Der Sternenhimmel abends zählt zu den Dingen, die mit keiner Kreditkarte zu bezahlen sind. Käuzchenrufe und geahntes Wildschweingrunzen inbegriffen. Später dann Stille. S t i l l e. Wundervolle Stille. Kaum wagen wir es, Musik aus der Konserve anzuschalten. Nur das Akkordeon und die leise Gitarre der Nachbarn vom Haus oberhalb der Straße durchbrechen diese Stille. Ich hatte fast vergessen, wie mitteilsam wirkliche Stille sein kann. Wie seltsam: je weiter die Zivilisation, desto näher ist das Universum.

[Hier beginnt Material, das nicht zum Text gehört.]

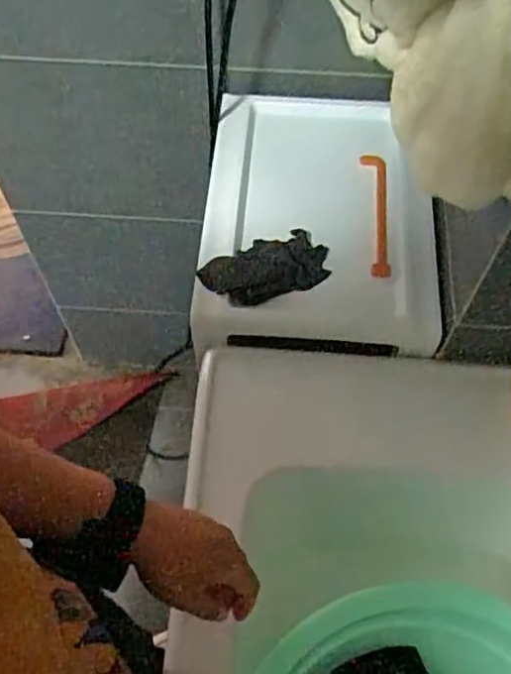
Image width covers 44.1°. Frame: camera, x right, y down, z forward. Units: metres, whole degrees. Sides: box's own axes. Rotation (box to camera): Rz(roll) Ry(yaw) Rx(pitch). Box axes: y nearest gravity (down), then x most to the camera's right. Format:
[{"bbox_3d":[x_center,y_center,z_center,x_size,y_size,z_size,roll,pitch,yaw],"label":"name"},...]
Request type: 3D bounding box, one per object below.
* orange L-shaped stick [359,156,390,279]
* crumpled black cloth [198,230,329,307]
[{"bbox_3d":[0.138,-0.139,0.724,0.029,0.020,0.167,2,60,1],"label":"orange L-shaped stick"},{"bbox_3d":[0.011,-0.073,0.676,0.135,0.017,0.066,-19,62,-11],"label":"crumpled black cloth"}]

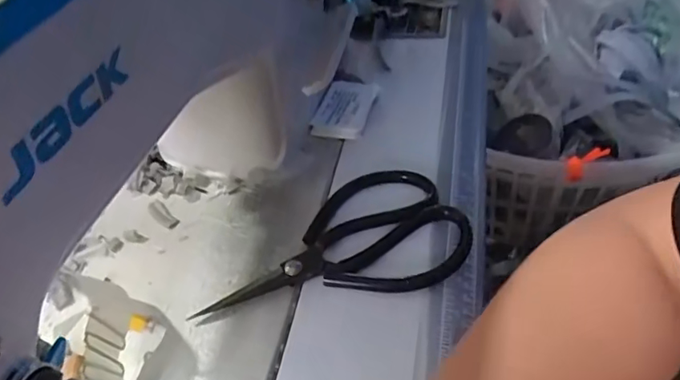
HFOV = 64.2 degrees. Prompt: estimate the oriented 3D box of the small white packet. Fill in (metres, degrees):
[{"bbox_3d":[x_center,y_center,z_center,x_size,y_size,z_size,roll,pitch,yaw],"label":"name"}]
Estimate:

Wenige Stunden später dann der Wetterumschwung. Wir überlegen, ob die Rolle der Regenkobolde für uns geschrieben wurde. Die Temperaturen fallen stündlich, ein leichter Nieselregen setzt ein im Nebental. Noch wissen wir es nicht genau, aber es riecht nach frisch gemähtem Gras. Am nächsten Morgen ist der Nieselregen auch bei uns im Tal angekommen. Langsam wird er stärker. Wir flüchten ans Meer, doch es nützt nicht viel. Die Nachtfahrt zurück wird zum Kopfkino, was in diesen Gegenden und auf diesen Straßen geschieht, wenn so ein Regen andauert. Die Wohnung mit dem knisternden Feuer wird zu dem, wozu sie ursprünglich gedacht war – einem Zufluchtsort. Einer Heimat auf Zeit. Einem Sehnsuchtsort. Fragezeichen in den Flammen, welche ihrerseits alle überflüssigen Hirnfürze durch den Kamin jagen. Wir verstehen J.K. Rowling, die ausgerechnet Kamine fürs Reisen mit Flohpulver wählte. Das hier ist eine Oase, obwohl wir weder in der Wüste sind noch auf Kamelen reisen. Wir trinken einfach nur Rotwein aus der Gegend und schauen zu, wie sich Holzscheite in Asche verwandeln.

Wie mögen wohl Menschen, die hier groß werden, die Welt erfahren? Wir wissen es nicht genau. Eines aber ist sicher: sie erfahren sie anders als Menschen, die im flachen Land und / oder in der Stadt aufwachsen.

Vier Tage in dieser Gegend vergehen viel zu schnell und fühlen sich an wie ein Monat. Eine andere Welt. Mitten in Europa.

Neue Plätze können zu Sehnsuchtsorten werden. Hund inbegriffen.